◆ **Given task 1**
According to the passage on fake online reviews, how little might a writer be paid for 500 words of fake reviews?
◆ **Given task 2**
Please extend the passage on fake online reviews, starting right after its final sentence.

#### Excerpted passage ####

A recent New York Times story about how one manufacturer gave away free tablet cases to customers who posted reviews of the product on Amazon brought to light one of the many shady ways that businesses game online reviews and ratings to their benefit — and to the detriment of unsuspecting consumers.

The net result is that while the Internet should increase transparency and give shoppers access to loads of information and the honest, unbiased assessments of the masses, consumers often feel engulfed in a murky Web that’s not entirely trustworthy.

Just how prevalent are fake online reviews? One indication is how overtly some businesses pay for them. Fake Review Writer is one of the categories of gigs listed at Freelancer.com. The Web page doesn’t beat around the bush, boldly encouraging businesses to “Outsource fake review writer projects!” Nobody’s getting rich writing fake reviews; the pay might be as little as $1 for 500 words. But online ratings and reviews affect consumer perceptions as well as how high a business appears in online search results, both of which can translate into big money.

#### Excerpted records ####

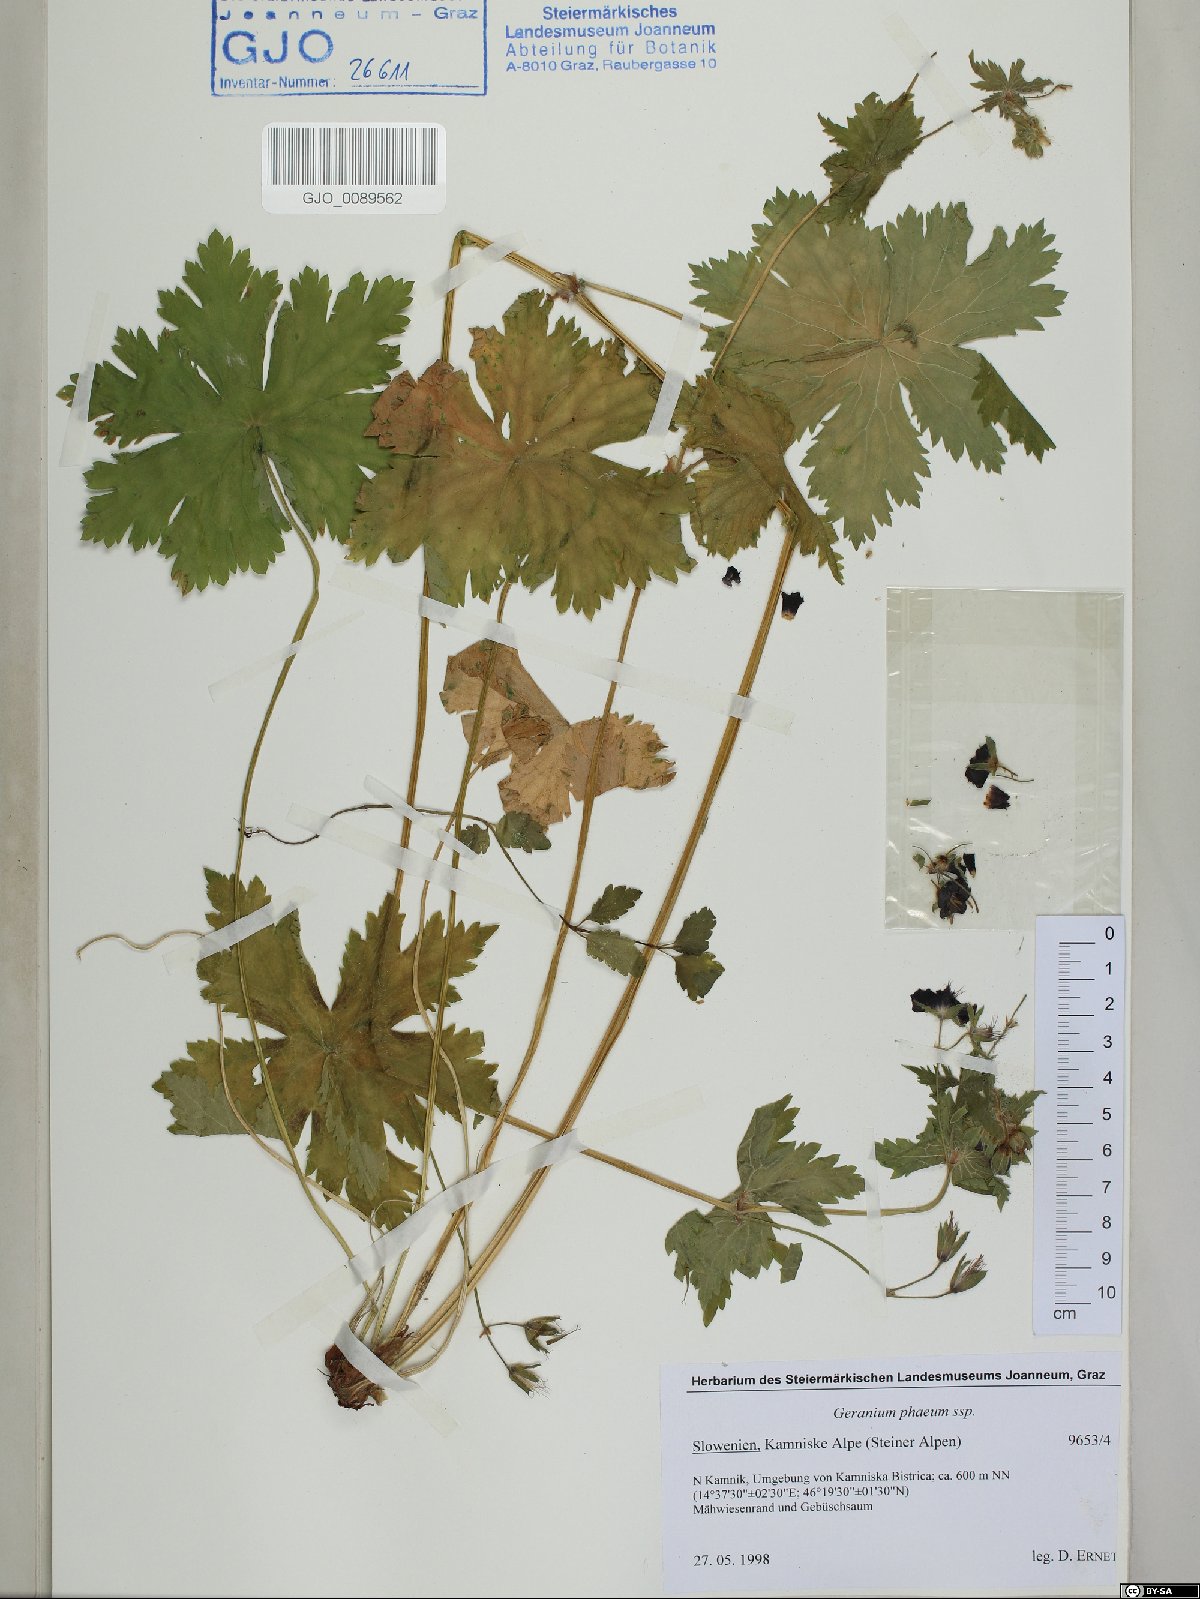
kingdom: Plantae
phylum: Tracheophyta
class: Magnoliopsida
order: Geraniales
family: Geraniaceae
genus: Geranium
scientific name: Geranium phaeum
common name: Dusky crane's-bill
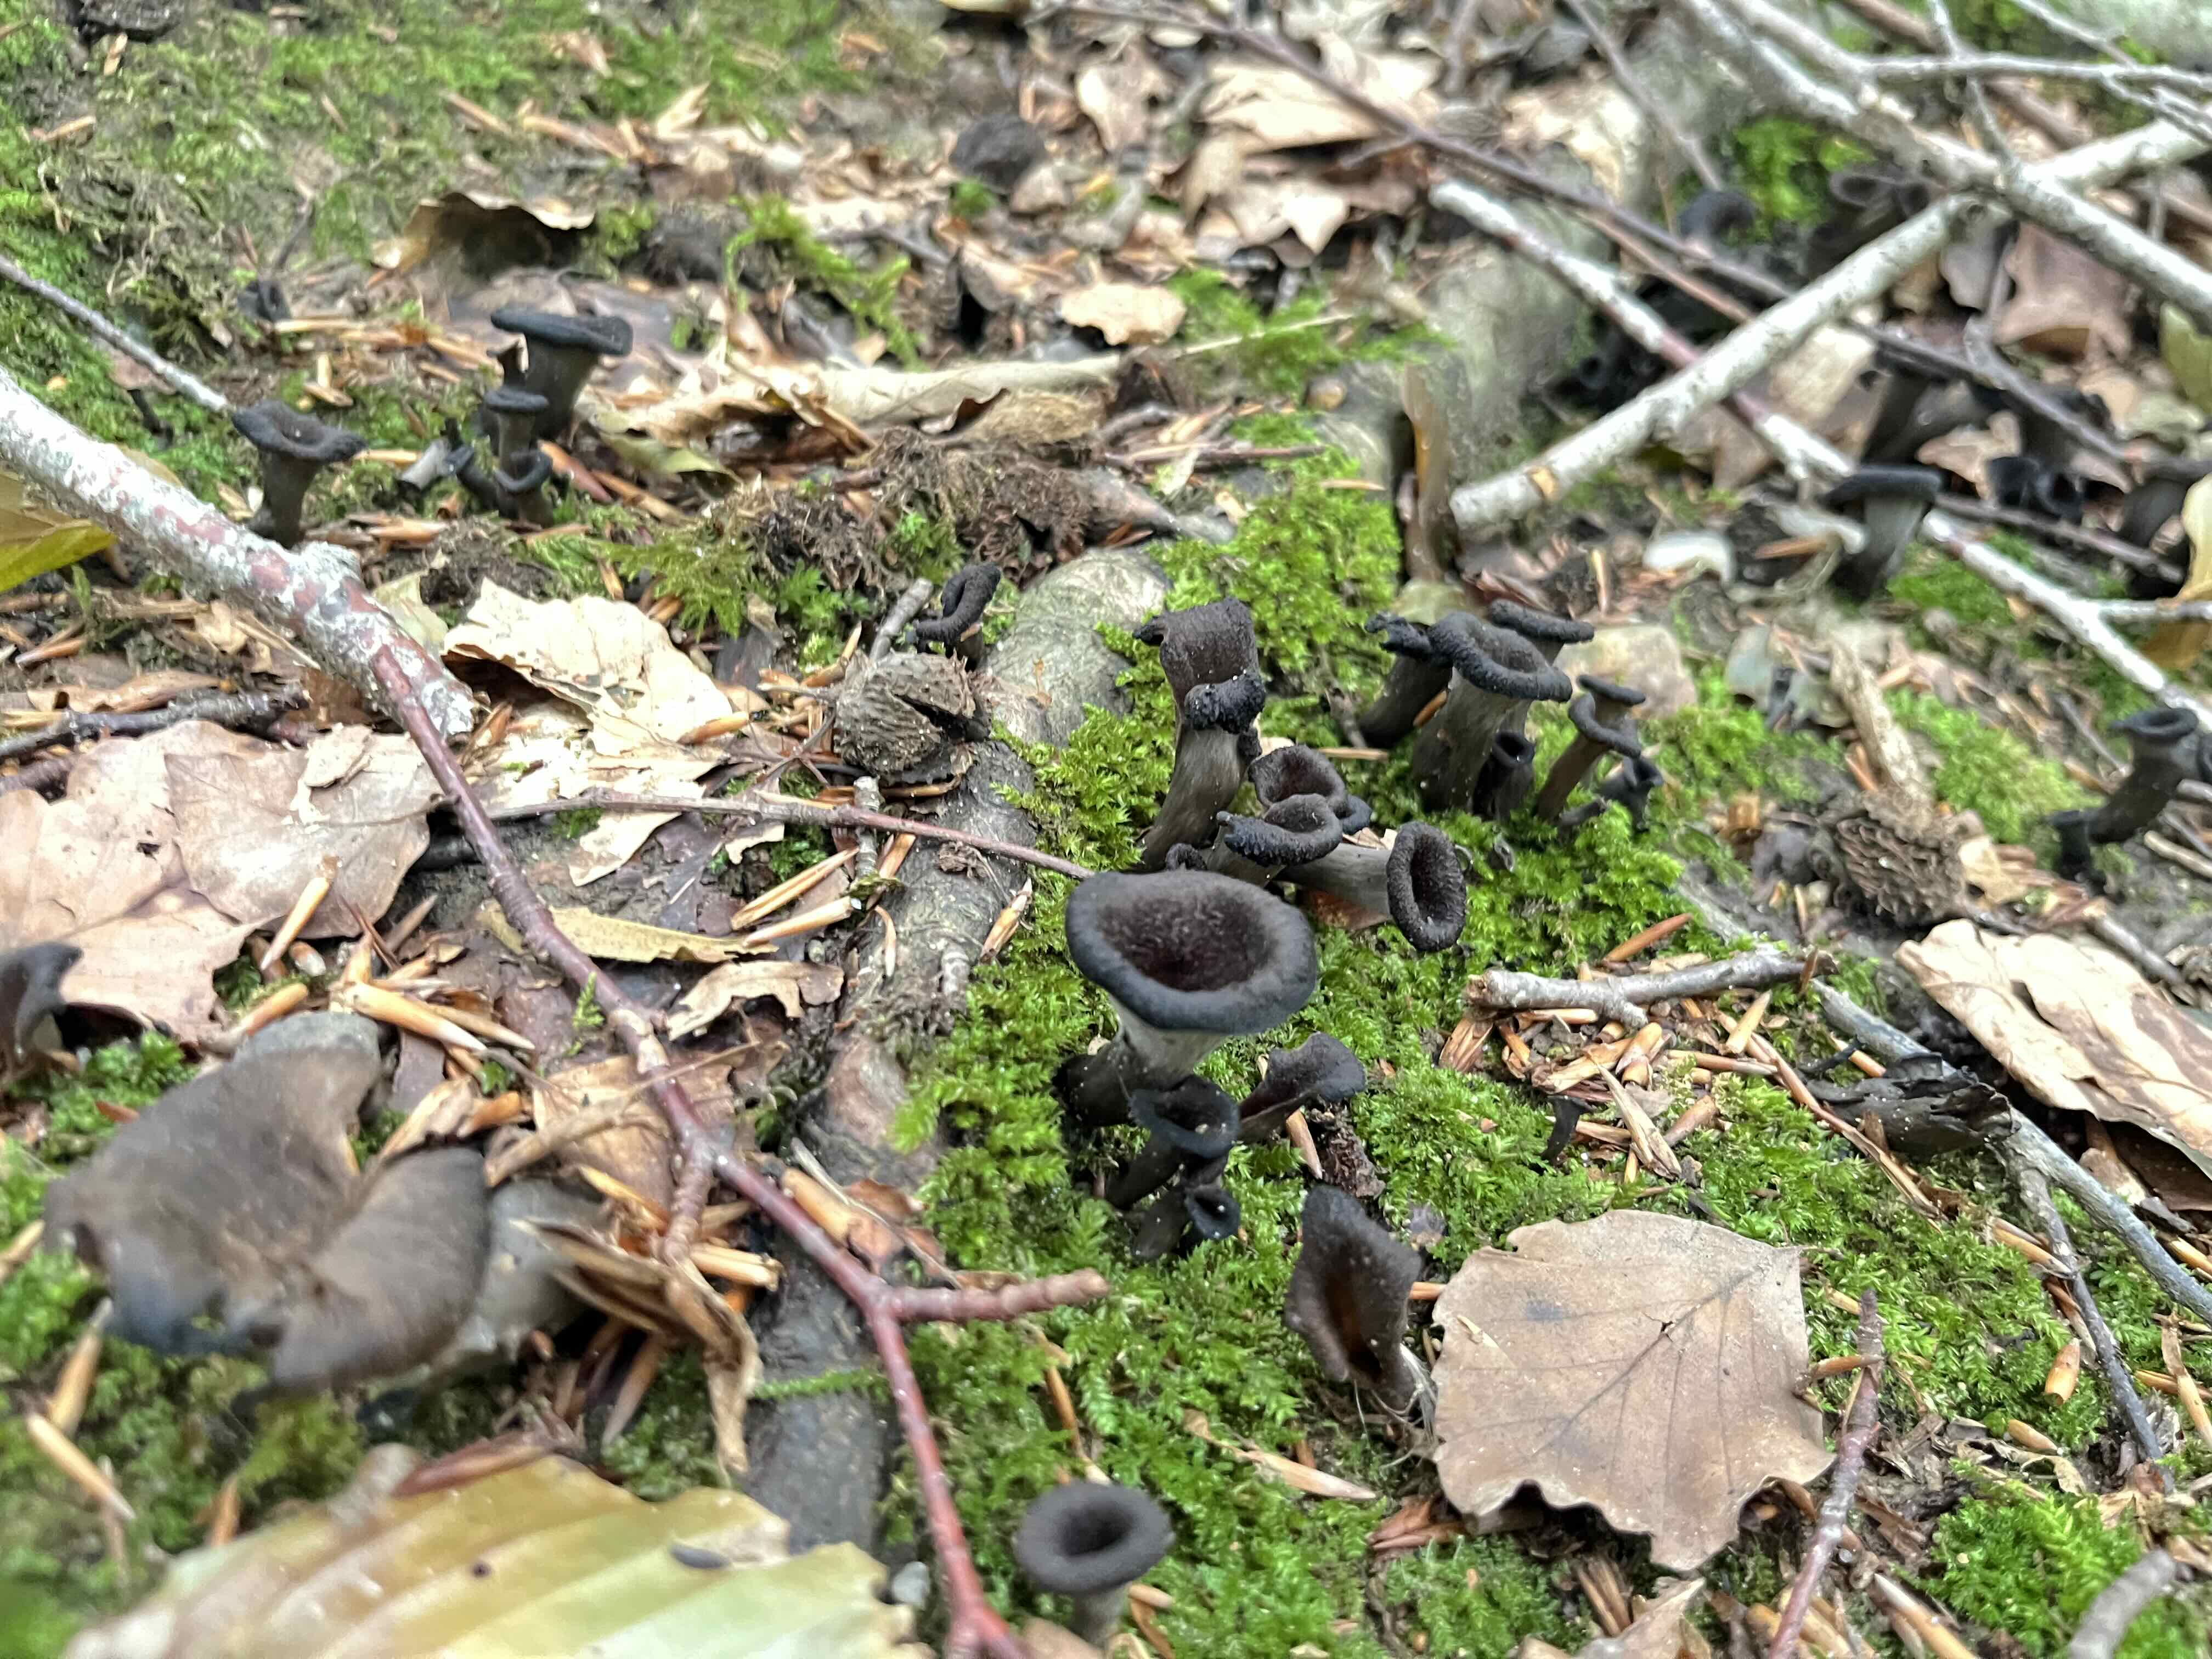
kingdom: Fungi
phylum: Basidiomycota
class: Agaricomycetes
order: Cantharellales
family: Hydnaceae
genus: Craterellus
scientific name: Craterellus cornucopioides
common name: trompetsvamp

####

◆ **Written response 1**
As little as $1.

◆ **Written response 2**
(MORE: Now There’s Even More Reason to Distrust Online Reviews)

A sample listing, for a writer to post fake reviews of products on Amazon, requests that job candidates refrain from plagiarism — which is an easy way to get flagged by website security software — and “be a native English Speaker, or have EXCELLENT knowledge of the language.” As for the job:

Topics are varied, your main task is to create a believable review, with input from your own personal perspective. I DON’T want a simple rewrite of what Amazon or other product sites have posted. I will also give a “template” of what the review should basically look like.

Bing Liu, a University of Illinois at Chicago computer-science professor, has made a habit of calling attention to fake online reviews. He is one of several experts trying to develop sophisticated detection software to rid the Web of “opinion spam,” as he calls it, which includes fake reviews, fake comments and fake blogs. Liu has estimated that for some products, it’s a safe bet that 30% of the reviews are fake. As things now stand, it’s easy to see why businesses are interested in pumping up online ratings, even if they have to resort to fraud. Liu told the Times:

“More people are depending on reviews for what to buy and where to go, so the incentives for faking are getting bigger,” said Mr. Liu. “It’s a very cheap way of marketing.”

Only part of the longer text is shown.